- Text shown
== == ==

From: < <>>
On Friday, April 13, 2018 at 11:02:03 AM UTC, <> wrote:

    On Friday, April 13, 2018 at 3:10:52 AM UTC, Bruce wrote:

        From: <>

        On Thursday, April 12, 2018 at 11:56:40 PM UTC, Bruce wrote:

            From: <>

            On Thursday, April 12, 2018 at 10:12:58 PM UTC,

                On Thursday, April 12, 2018 at 9:26:53 PM UTC, Brent

                    On 4/12/2018 12:44 PM, wrote:
                    *Let's simplify the model. Instead of a
                    Nitrogen molecule, consider a free electron at
                    rest in some frame. Its only degree of freedom
                    is spin IIUC. Is it your claim that this
                    electron become entangled with its environment
                    via its spin WF, which is a superposition of UP
                    and DN? Does this spin WF participate in the
                    entanglement? TIA, AG*

                    The electron's spin dof can only become
                    entangled with the environment by an interaction
                    with the environment.


                Does that happen spontaneously, in the absence of a
                measurement? AG

            If entanglement of a system with the environment
            requires measurement, and if virtually everything in the
            physical world is entangled with the environment, aka
            "the world" -- which seems to be the prevailing belief
            -- what concept of measurement do we need to explain
            this?  AG

            As has been explained, entanglement is the consequence of
            any interaction whatsoever. Measurement is just a
            particular kind of interaction, one that is controlled
            and monitored, but otherwise not special.

== == ==

[Stored records]
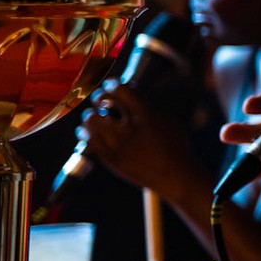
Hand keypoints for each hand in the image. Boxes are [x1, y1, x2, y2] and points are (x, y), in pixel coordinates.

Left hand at [75, 83, 200, 195]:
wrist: (174, 176)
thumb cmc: (174, 146)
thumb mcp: (167, 120)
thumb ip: (146, 105)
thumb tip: (127, 91)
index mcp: (146, 115)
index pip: (120, 89)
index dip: (114, 84)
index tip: (113, 86)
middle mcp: (129, 128)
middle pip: (101, 101)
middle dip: (101, 98)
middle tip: (104, 101)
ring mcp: (117, 145)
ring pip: (90, 120)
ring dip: (93, 115)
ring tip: (99, 118)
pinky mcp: (109, 158)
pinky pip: (87, 140)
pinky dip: (87, 132)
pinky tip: (92, 131)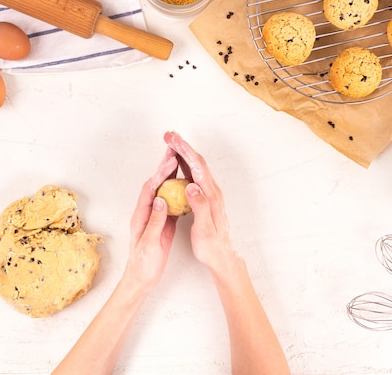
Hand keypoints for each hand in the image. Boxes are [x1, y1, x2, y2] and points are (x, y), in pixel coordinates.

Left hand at [125, 147, 179, 292]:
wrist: (142, 278)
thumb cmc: (143, 263)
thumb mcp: (149, 243)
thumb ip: (155, 222)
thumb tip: (161, 200)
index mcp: (141, 215)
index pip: (150, 189)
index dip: (160, 174)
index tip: (171, 161)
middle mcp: (147, 212)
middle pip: (155, 184)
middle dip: (164, 167)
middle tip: (174, 150)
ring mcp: (155, 216)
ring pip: (164, 190)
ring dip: (171, 175)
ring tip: (181, 160)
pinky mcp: (163, 222)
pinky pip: (171, 201)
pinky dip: (178, 190)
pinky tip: (187, 184)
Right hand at [163, 131, 236, 272]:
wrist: (223, 256)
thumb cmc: (212, 246)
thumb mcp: (204, 229)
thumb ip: (199, 206)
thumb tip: (192, 186)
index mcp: (210, 195)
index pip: (197, 167)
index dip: (185, 151)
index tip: (173, 140)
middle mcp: (212, 191)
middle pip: (197, 162)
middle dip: (183, 146)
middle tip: (169, 135)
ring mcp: (210, 194)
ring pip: (196, 167)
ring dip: (183, 153)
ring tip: (171, 143)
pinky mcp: (206, 198)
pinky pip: (194, 176)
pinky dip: (185, 165)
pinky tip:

== == ==

- Instructions to follow
List every time of day given in the "On ... wrote" header lines of the entanglement forum thread.

- Task solution
11:02:03 AM UTC
3:10:52 AM UTC
11:56:40 PM UTC
10:12:58 PM UTC
9:26:53 PM UTC
12:44 PM